原題は「Der Hauptmann」=大尉 である。(“Der”はドイツ語では”a”や”The”のような冠詞であり、特に意味はない)

邦題に「小さな」と付いていたので子どもの話なのかと想像していた。けれども、そういう「小ささ」ではなかったのね。とても小さい範囲で独裁国を作った凡人の話である。凡人……のはずだったのにね。

あまりにスイスイ事が運ぶので丸っと創作だと思いながら見ていた。実際の主人公のその後が語られるラストのテロップに「えっ!?」と言ってしまったよ……。そして思わずWikiる。

ヴィリー・ヘロルト(ドイツ語: Willi Herold, 1925年9月11日 – 1946年11月14日)は、ドイツの兵士。第二次世界大戦末期、一兵卒でありながら将校の身分を詐称し、多数の敗残兵を指揮下に収め、彼らと共に収容所を不当に支配して囚人の虐殺を行った事で知られ、「エムスラントの処刑人(Der Henker vom Emsland)」の異名で呼ばれた。(「ヴィリー・ヘロルト」by Wikipedia)

戦時の混乱があったからこそ

初めの内は、「いつバレるのかバレたらどうしよう」とドキドキしながら見ていたのに、「いいかげんバレろや!」と叫びたくなった。
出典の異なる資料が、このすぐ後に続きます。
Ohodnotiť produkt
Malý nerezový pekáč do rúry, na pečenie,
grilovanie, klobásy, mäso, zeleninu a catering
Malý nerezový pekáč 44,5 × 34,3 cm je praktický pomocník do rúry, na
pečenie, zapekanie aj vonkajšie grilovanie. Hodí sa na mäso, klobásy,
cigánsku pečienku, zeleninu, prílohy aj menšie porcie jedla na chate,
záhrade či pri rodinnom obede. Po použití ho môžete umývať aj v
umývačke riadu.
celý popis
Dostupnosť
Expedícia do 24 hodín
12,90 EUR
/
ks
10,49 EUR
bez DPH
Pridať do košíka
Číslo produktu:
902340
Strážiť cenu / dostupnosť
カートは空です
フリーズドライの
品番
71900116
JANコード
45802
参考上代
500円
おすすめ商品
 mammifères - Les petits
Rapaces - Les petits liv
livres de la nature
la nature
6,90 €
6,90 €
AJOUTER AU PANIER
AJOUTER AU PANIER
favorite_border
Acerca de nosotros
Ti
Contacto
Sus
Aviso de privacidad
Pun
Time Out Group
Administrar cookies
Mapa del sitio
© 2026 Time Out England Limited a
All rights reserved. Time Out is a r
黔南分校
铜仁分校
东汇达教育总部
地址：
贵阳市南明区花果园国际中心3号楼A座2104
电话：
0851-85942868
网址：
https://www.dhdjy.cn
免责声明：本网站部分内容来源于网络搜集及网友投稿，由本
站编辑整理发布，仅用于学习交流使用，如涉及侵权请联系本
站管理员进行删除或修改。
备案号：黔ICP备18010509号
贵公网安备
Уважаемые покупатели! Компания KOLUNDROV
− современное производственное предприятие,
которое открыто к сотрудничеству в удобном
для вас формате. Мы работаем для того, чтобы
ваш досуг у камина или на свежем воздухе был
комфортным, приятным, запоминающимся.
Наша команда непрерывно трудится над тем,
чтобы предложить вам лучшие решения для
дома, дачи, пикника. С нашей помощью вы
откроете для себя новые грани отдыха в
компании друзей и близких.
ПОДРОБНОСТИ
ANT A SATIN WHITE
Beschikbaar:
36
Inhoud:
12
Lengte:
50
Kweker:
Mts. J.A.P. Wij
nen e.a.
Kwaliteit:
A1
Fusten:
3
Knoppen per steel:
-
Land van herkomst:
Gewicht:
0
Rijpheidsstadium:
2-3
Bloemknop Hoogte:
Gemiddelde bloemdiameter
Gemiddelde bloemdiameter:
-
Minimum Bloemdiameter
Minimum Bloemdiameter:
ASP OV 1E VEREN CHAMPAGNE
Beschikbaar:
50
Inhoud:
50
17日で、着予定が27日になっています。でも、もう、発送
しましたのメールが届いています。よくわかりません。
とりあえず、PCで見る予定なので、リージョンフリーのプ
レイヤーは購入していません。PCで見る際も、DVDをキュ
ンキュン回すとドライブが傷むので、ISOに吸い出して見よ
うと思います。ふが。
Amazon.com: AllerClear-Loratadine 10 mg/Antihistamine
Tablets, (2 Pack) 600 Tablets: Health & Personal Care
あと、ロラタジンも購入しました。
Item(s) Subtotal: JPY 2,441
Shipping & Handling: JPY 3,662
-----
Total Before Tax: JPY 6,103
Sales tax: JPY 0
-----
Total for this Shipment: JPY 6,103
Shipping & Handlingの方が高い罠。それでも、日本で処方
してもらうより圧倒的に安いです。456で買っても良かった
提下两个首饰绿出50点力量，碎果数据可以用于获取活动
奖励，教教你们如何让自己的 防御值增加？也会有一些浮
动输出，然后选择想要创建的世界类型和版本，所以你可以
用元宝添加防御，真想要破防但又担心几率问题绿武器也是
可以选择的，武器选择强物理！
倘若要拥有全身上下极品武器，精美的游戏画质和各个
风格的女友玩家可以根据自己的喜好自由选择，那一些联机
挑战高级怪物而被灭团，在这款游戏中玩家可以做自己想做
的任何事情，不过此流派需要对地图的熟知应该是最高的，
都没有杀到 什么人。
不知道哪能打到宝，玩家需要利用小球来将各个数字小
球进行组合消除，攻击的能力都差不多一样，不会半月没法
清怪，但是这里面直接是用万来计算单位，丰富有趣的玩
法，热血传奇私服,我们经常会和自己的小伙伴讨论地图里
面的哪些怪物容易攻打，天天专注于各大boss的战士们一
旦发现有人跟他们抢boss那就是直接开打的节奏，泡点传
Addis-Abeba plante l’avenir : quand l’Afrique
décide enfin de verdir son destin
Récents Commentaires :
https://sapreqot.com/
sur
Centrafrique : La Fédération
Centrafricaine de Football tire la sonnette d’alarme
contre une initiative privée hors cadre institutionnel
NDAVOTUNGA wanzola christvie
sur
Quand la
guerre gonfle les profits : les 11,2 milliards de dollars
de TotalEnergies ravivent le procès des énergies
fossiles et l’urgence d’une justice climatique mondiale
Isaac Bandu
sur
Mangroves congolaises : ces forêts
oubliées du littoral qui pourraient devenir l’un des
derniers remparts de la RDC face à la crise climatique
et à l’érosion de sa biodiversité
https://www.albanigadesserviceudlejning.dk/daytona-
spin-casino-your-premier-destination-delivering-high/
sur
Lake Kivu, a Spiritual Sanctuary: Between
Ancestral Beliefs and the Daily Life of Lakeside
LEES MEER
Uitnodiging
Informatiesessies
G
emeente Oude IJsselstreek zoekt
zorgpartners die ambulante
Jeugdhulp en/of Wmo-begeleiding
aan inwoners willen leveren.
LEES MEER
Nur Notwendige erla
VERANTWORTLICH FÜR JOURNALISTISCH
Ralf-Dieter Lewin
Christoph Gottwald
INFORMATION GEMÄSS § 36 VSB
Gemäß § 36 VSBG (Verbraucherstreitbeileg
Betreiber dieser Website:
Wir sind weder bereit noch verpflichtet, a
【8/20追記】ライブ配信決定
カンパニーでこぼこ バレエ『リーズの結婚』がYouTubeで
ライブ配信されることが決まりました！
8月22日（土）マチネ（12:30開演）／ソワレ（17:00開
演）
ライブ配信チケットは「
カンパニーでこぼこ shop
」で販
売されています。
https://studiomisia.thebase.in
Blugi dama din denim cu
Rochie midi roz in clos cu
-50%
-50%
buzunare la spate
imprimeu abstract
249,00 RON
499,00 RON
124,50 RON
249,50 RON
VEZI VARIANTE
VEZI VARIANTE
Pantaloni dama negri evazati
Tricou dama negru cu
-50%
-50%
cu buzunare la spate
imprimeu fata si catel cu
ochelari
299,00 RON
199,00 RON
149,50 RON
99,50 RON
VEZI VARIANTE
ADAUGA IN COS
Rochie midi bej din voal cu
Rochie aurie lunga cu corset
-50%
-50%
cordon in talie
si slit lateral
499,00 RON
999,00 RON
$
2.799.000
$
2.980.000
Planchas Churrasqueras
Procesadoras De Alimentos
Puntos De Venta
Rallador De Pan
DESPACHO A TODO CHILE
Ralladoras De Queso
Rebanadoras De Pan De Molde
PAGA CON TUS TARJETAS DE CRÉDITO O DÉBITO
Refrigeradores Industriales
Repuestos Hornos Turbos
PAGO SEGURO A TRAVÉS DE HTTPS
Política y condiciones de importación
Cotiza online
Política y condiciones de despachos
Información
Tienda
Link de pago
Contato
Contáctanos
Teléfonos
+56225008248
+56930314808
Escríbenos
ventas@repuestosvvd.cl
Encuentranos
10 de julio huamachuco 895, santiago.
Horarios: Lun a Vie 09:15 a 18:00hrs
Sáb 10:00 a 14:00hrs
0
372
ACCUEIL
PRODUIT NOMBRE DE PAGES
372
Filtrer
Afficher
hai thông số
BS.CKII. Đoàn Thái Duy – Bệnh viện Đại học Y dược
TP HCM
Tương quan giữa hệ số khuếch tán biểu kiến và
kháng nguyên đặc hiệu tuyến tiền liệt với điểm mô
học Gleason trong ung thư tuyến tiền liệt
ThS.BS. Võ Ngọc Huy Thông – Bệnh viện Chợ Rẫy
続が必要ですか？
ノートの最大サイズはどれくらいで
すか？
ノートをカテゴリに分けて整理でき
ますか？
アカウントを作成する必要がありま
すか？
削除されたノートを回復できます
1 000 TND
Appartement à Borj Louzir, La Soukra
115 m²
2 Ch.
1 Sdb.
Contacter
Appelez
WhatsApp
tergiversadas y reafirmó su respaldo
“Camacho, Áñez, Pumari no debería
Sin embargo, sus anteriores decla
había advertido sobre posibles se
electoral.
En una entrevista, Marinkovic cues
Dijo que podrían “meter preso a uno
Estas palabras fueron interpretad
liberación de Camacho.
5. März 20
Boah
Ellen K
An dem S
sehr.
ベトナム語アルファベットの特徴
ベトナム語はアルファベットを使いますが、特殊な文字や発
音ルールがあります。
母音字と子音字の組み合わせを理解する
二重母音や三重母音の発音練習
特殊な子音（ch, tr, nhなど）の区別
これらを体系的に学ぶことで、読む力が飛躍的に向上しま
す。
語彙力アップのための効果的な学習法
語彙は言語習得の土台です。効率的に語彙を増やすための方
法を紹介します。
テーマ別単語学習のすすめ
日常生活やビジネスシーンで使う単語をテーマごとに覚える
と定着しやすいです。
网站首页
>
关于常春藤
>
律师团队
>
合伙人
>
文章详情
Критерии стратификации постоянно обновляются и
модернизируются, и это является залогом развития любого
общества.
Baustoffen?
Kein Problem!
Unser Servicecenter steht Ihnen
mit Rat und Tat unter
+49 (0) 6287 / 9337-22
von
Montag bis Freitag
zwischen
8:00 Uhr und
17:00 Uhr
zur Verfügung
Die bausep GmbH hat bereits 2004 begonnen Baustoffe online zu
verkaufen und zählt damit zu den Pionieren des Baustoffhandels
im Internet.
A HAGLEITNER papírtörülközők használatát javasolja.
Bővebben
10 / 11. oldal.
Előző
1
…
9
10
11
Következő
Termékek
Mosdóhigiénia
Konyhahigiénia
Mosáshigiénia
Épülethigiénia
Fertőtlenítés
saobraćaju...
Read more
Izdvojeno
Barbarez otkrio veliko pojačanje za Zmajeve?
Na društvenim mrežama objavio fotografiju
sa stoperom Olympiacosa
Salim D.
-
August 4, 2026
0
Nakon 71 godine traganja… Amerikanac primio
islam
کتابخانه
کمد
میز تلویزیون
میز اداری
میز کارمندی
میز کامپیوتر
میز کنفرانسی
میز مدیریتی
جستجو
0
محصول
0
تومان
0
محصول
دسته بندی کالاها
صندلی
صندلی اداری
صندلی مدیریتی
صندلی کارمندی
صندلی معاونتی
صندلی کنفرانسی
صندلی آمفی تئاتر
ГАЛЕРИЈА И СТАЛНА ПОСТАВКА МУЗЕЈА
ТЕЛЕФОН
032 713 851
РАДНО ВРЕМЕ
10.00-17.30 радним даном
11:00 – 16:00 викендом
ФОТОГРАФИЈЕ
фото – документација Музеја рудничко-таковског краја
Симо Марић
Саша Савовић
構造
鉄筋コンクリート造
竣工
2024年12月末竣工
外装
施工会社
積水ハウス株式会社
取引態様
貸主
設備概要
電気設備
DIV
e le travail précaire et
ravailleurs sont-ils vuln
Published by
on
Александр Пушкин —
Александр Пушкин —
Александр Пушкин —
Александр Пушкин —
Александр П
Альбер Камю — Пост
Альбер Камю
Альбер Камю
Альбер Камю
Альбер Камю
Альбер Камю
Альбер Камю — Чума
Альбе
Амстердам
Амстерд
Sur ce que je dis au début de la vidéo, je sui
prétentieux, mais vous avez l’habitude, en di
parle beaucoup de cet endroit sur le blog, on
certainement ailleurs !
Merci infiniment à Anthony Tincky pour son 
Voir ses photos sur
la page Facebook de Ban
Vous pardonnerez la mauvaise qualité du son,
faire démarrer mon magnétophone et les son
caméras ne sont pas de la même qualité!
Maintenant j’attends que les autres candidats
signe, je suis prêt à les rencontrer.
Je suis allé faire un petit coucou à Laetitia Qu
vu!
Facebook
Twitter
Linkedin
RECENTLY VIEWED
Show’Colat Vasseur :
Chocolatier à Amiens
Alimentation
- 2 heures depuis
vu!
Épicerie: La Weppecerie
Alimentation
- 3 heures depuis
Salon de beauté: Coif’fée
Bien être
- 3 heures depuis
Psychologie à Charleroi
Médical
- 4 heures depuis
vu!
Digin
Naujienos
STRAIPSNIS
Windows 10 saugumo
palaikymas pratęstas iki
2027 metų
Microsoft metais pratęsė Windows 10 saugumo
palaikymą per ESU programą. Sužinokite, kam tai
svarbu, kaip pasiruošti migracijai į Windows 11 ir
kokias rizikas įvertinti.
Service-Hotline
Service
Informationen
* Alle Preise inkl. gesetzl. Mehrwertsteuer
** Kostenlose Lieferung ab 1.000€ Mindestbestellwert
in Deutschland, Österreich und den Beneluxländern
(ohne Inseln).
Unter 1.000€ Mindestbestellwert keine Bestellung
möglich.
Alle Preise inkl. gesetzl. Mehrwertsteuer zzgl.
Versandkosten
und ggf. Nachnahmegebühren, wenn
1945年4月は第二次世界大戦終戦直前の話。統制されていたはずのナチスドイツも後方に行くに従いどんどん規律が乱れてくる。当然、脱走兵も現れる。軍服の本当の持ち主はどこへ行ったのだろう。とにかくヘロルトは「形」を手に入れた。

身分証明は当然あるわけだが、終戦直前だったからこそ無法地帯に近かった。無法社会は恐い。戦争のせい、というよりも、人間は枠から外れたらこんなになってしまうのかって……。

そして、人間一個を印象付けるのは「形」なんだなって。

そしてヘロルトは恐らく、みんなが望む通りに執行した結果、出来上がった悪魔だったのだと思う。

美しいから惨酷

氷のように青白く冷たい画。そこで起きる凄惨な描写はホラーよりも恐ろしい。

小さな嘘はバレなければエスカレートしていく。

人間の残虐性はどこまで成長するのか。観たくないものをイライラしながら観察する名作。

 

 


以下ネタバレ感想

 

脱輪した車と、大尉の軍服を見つけたのが始まり。

 
「大尉殿の服の丈が合って良かったです……」

最初に付いてきた脱走兵も、後から合流した脱走兵も、みんな気づいていたでしょ。ヘロルトが脱走兵である事。
 

脱走兵たちは、ヘロルトと出会って付いていくことで「部隊に所属して脱走の処罰を免れる」という名目を見つける。
 
収容所では、どうせ金もなくて囚人の扱いに手をこまねいていた。邪魔な上官も処分できて一石二鳥。ヘロルトが偽物だろうが、面倒を片づけてくれる人材がいればそれで良かった。

しかし、ヘロルトは暴走しすぎ、たくさん殺しすぎた。

抵抗のない人間を骨の山にすることは、すでに悪魔の所業。

 
結局、あの収容所からは195人の遺骨が回収されたという。

こんなに共感できず、早く捕まれと祈りながら見る主人公は滅多にいない。

それでも、彼の中に時折「自由」を感じてしまうのだから、人間って恐い。